A ‘Week of Action’ will take place next week (Monday 28 and Friday July 2) when the group will be monitored by specialists from the force's Economic Crime Team who will share advice and guidance and ‘top tips’ on keeping safe online and at home.
Over the past 12 months £13.7m has been lost by people in our area to fraudsters, with over 7,700 reported cases.
During the COVID-19 pandemic Humberside Police has seen a national increase in the number of fraudulent messages, with criminals taking advantage of people spending more time at home, shopping online and looking for love. Fraudsters have also prayed on the increase in anxiety and worry that many people have experienced over the past sixteen months.

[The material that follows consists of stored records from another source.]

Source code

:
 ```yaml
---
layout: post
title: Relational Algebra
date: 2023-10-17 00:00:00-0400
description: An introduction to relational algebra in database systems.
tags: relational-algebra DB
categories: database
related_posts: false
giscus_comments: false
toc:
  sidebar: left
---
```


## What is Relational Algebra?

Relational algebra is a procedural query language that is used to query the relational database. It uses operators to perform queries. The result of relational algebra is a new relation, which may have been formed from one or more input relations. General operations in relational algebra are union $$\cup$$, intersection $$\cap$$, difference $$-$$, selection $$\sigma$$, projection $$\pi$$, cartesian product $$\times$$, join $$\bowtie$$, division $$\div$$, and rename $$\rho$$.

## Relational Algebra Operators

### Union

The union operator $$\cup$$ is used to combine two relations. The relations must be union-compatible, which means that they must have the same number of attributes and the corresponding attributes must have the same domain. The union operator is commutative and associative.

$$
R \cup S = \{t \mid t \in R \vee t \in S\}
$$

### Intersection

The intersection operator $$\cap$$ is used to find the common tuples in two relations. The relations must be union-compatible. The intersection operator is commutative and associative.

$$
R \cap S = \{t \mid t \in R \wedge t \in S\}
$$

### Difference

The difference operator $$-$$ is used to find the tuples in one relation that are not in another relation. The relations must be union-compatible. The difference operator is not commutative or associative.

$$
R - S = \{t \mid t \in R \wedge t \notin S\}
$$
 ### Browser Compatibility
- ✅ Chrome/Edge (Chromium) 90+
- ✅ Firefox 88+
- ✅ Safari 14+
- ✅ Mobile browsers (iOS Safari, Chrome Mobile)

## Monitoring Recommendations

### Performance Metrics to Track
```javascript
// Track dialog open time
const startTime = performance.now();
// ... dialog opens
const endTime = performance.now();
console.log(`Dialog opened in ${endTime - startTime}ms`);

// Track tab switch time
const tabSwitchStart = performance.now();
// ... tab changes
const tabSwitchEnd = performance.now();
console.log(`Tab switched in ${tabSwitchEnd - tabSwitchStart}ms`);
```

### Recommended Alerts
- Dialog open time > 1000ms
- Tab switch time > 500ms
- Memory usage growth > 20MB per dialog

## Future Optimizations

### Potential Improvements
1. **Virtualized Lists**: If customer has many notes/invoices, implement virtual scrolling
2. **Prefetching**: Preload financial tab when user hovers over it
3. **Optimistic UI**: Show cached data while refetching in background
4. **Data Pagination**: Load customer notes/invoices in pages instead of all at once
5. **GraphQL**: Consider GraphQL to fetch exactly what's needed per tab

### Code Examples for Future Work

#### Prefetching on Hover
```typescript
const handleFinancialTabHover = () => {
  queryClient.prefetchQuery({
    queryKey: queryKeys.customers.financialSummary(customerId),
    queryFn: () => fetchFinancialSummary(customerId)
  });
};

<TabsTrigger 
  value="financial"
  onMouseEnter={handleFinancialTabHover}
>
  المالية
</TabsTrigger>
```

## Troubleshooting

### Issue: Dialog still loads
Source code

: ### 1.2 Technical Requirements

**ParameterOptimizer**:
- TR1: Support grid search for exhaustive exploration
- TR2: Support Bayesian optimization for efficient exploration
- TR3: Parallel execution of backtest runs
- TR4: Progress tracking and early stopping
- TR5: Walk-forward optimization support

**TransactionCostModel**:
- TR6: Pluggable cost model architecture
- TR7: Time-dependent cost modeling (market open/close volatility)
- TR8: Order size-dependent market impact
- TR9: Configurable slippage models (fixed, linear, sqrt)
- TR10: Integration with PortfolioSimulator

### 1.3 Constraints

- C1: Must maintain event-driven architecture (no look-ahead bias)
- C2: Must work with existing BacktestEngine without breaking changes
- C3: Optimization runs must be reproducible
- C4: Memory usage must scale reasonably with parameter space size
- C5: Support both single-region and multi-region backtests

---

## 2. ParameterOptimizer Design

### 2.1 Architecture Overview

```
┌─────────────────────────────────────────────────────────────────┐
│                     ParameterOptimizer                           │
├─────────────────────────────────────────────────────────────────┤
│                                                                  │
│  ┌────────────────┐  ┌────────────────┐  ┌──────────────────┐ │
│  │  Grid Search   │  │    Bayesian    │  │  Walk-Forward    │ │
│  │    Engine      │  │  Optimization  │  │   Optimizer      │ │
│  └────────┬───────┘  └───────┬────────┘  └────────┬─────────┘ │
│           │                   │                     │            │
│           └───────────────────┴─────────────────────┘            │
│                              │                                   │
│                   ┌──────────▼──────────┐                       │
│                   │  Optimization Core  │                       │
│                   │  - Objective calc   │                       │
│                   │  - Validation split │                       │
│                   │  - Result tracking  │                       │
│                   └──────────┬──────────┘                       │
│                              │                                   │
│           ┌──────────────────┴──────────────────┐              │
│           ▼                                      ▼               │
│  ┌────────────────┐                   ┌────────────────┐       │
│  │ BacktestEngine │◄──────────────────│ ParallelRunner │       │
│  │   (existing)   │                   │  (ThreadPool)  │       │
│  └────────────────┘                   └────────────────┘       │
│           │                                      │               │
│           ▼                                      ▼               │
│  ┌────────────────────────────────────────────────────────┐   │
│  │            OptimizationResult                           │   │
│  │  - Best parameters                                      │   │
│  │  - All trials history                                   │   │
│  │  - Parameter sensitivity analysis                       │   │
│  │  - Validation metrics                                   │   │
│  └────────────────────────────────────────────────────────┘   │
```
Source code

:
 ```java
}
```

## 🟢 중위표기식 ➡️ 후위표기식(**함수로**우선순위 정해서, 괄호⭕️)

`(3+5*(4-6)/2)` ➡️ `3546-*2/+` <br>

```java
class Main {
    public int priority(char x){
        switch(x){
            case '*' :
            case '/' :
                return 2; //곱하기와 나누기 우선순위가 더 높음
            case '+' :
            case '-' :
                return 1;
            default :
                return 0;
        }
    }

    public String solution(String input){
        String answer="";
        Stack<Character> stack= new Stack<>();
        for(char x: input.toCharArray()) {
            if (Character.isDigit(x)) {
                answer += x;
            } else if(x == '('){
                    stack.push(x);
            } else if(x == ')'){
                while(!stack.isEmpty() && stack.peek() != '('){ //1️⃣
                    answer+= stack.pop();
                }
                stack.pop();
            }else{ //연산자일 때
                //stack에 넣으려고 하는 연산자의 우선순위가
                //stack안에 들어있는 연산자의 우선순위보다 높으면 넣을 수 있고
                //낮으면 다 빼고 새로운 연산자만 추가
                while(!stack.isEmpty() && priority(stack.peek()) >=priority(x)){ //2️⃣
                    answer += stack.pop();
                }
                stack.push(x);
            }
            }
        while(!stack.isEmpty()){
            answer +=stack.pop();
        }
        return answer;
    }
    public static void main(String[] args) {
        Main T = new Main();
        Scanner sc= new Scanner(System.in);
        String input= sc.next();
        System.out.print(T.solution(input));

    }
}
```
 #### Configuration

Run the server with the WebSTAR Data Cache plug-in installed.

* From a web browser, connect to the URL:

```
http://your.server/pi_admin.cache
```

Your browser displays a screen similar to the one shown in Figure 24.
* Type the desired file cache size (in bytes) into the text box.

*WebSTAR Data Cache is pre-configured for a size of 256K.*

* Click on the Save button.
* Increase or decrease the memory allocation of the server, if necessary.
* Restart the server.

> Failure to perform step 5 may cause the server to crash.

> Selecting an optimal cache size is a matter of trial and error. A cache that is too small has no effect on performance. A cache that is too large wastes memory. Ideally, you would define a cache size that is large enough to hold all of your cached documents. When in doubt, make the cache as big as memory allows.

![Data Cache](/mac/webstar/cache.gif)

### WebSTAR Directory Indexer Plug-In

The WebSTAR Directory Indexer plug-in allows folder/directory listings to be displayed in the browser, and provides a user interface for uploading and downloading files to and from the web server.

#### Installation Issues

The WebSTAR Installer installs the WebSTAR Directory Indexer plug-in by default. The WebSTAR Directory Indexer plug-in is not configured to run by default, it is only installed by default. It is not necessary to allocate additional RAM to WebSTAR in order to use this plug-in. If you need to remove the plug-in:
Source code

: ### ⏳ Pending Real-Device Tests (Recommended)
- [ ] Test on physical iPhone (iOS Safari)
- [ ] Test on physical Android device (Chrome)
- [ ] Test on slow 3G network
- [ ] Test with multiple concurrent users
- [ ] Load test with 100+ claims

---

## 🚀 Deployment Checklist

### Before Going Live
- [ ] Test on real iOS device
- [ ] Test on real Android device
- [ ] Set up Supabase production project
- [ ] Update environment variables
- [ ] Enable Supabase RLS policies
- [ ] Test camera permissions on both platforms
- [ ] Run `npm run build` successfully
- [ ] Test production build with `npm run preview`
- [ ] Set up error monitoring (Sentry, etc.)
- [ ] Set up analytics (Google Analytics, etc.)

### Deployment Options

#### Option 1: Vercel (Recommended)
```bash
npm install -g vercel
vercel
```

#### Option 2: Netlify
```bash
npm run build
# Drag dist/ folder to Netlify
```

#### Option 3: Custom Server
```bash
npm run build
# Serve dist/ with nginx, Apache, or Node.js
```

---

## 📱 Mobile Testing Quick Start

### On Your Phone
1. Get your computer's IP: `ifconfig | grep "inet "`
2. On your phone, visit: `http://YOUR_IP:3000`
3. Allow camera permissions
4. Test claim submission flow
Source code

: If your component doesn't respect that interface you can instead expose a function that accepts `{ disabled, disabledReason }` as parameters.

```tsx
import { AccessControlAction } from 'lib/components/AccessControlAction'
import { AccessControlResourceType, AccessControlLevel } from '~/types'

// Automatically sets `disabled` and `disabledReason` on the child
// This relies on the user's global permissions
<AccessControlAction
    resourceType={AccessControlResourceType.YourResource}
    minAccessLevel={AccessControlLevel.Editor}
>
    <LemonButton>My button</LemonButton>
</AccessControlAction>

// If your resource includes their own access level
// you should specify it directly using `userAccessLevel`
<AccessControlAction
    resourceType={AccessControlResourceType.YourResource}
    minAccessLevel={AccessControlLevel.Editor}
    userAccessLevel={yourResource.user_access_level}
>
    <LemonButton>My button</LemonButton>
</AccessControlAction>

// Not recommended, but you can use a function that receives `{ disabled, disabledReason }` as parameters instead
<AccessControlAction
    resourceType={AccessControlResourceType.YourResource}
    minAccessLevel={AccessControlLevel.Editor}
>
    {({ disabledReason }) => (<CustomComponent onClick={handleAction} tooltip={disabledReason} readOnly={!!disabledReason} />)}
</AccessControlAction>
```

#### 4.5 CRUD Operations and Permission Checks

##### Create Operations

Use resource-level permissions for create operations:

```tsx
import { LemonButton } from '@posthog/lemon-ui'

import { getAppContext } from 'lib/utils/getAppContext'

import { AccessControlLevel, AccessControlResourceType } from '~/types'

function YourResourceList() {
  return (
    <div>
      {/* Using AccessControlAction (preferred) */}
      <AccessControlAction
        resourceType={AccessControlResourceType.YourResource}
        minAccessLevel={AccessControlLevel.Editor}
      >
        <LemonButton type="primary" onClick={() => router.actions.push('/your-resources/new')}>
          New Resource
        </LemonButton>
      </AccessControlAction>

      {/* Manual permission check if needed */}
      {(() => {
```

In the past few weeks alone the force seen examples of several unsolicited messages received through mobile phones. One message appeared to be from a bank, warning of a possible fraud, stating: "Request for NEW payee MR A SMITH has been made on your account. If this was not you please visit…" followed by a web link that looked as though it was sent from a major high street bank.
Another message appeared to be an invitation to book a COVID-19 vaccination; "Dear Mr SMITH. You have been invited to book your Covid-19 vaccinations. Please click the link to book your first vaccination, or tell us if you’ve already booked elsewhere."
Humberside Police has also seen examples of fraudulent calls. One common call claims that you have been implicated in a crime; This call is in regards to illegal activity with your National Insurance Number. Ignoring this phone call may lead to legal trouble.
Detective Sergeant Ben Robinson said: “Without doubt the pandemic has created a perfect storm that has presented criminals with many opportunities to target vulnerable people.
"We’re not just talking about the elderly or those that aren’t ‘tech savvy’, 18-24 year olds are spending on average well over four hours a day online*, this often leaves them distracted and susceptible to fraudulent behaviour as well.
"We want people to join our group and share details of suspicious or fraudulent messages so that others have the confidence spot the signs and report things to the relevant agencies.”